TEXT SECTION:
It truly is a miracle.
We’ve had Xander home for two weeks today.
He is growing and changing every day. His very dark eyes are showing hints of perfect blue that no doubt come from his birth mama. He is getting a double chin and his legs are looking less scrawny…well maybe not. And Noah is so very pleased that that THING has come off of his belly button.
We are good.
Noah Simply cannot get enough Xander time. He says “I just love him so, so, so much. I’m so glad he is finally here.”
Georgi’s “mommy instincts” kicked right in. Her daily hope is to feed him, snuggle him, and make sure he has his paci and blankie. She gently refers to him as “sweetie.”
Brett and I are good. We are in newborn mode. We are wiped and our ends tend to be a little frayed. We remind ourselves to enjoy this season, knowing it simply does not last long.
Our time in the hospital with Xander and the birth family were some of the richest days of our lives. We experienced the full gamut of emotions: excitement, fear, love, heartache, joy, peace, grief, worry, confusion, hope, hopelessness…it was all there, and all real. And in it all we saw the hand of God.
We expected several things of the time we would spend in the hospital while Xander was waiting to come home – getting to hold him and feed him, adoption paperwork, nurses and social workers…those type of things.
But there were two things we couldn’t have anticipated:
- Getting to spend countless precious hours with Xander’s birth family and falling in love with them
- Experiencing the grief of the birth family.
We simply were not prepared for #2 – I don’t think one can prepare for it. For months I’ had this “pie in the sky” screenplay in my head of how we would bundle our new babe into his car seat and walk out of the hospital radiating joy. Ready to stop at every friend’s house on the way home.
But instead leaving the hospital with our sweet boy was the hardest thing I have ever done…and it doesn’t even compare to the level of “hard” the birth family faced in giving him to us. It was just plain gut wrenching.
Xander’s birth family, they love him, they love him fiercely. Giving a baby, a son, a grandson, a nephew up for adoption wasn’t something they had dreamed of or hoped for. It wasn’t something they planned or even wanted to do. They did it because life has them in a place where adoption was the best option for Xander.
The sacrifice they made was one of love. It was heroic. My God, it was hard – I saw grief on their faces that day that overwhelmed me. It got the best of me. At one point, while they handed Xander to Brett, I walked away. I couldn’t bear their grief. Or make any sense out of their sorrow being our joy.
The first 4 nights of having Xander home I dreamt I was sitting at my kitchen table, Bible open, crying and pouring over and over these two verses:
He (Jesus) withdrew about a stone’s throw beyond them, knelt down and prayed, 42 “Father, if you are willing, take this cup from me; yet not my will, but yours be done.” Luke: 22:41 – 42
I’m sure our birth families prayers and thoughts we extremely similar to Jesus prayer and grief in this passage – Take this cup God – please, if there is any way for this to be good without us giving up this child, make it happen – but if this is best we will do it.
While no sacrifice is equal to Jesus’ death on the cross – but to give a child that you love away for others to raise, and call mom and dad, so that he or she may have the life you aren’t able to provide, resonates with similarities that I cannot not ignore.
Adoption is beautiful. It is a miracle. It is the heart of the Lord. It comes with great joy and anticipation. But it also comes with sorrow and grief. Let us not forget the birth families that make such a sacrifice as this. The birth families matter. They matter as much as the child. It is our prayer that in time joy would come from their sorrow and that birth families would experience beauty from ashes by the goodness of the Lord.
Through all of this I will celebrate this Easter with a greater understanding and humility for the sacrifice God made when he had his own son die so that I could have hope and life, and know love.
Friends, don’t forget the cross this Easter, but look to the resurrection for the promise of hope.

RECORD EXCERPTS:
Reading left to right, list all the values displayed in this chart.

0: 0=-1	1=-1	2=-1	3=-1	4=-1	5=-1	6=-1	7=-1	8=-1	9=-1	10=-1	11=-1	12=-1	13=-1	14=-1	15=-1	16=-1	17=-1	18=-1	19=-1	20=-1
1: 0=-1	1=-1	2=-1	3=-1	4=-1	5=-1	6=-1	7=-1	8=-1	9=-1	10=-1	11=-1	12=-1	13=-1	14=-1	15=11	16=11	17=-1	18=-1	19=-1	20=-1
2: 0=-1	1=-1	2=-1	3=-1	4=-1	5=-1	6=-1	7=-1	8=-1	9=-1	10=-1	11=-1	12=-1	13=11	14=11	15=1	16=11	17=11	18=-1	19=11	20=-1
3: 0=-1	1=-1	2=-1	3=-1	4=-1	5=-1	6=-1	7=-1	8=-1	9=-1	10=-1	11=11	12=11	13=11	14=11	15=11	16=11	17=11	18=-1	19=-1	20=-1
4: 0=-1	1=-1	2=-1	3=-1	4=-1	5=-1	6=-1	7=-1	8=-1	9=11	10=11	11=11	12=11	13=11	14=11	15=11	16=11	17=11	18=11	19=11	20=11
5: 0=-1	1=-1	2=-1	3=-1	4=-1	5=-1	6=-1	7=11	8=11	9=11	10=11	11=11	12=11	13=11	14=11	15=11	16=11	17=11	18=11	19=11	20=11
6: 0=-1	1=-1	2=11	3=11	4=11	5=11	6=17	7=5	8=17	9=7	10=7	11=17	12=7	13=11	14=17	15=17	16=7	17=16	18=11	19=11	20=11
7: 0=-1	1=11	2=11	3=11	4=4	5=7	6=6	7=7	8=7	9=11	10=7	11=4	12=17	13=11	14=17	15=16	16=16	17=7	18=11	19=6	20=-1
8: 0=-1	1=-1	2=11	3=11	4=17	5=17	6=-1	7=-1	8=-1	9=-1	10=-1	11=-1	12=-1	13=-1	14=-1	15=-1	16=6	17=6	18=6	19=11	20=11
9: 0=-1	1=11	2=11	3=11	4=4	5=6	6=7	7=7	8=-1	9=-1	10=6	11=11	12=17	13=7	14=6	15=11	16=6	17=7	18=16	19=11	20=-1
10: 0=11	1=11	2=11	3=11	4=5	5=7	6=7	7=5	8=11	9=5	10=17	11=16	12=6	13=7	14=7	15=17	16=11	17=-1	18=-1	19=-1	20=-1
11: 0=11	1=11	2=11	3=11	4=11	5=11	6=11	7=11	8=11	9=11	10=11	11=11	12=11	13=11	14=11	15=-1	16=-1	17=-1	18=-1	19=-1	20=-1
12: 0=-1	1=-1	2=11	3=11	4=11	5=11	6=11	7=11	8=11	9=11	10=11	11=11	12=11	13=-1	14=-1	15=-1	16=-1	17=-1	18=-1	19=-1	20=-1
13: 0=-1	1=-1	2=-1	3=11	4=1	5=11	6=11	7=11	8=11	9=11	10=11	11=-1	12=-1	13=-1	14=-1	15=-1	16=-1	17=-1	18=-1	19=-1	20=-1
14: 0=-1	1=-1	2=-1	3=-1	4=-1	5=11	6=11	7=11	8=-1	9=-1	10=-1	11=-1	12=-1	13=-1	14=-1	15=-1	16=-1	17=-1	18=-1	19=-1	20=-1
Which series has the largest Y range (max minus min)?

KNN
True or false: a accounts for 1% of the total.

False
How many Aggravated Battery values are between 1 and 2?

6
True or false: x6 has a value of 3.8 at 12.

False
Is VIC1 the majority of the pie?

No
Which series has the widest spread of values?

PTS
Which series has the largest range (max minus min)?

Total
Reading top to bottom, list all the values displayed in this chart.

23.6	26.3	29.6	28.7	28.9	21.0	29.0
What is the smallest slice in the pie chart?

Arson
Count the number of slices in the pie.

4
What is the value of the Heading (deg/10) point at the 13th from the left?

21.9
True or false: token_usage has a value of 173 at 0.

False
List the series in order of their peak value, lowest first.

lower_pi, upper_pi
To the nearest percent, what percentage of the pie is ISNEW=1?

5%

YOUR INSTRUCTIONS:
In the text about Xander's adoption, what name does Georgi gently use for him?

FINISHED TASK:
She calls him "sweetie."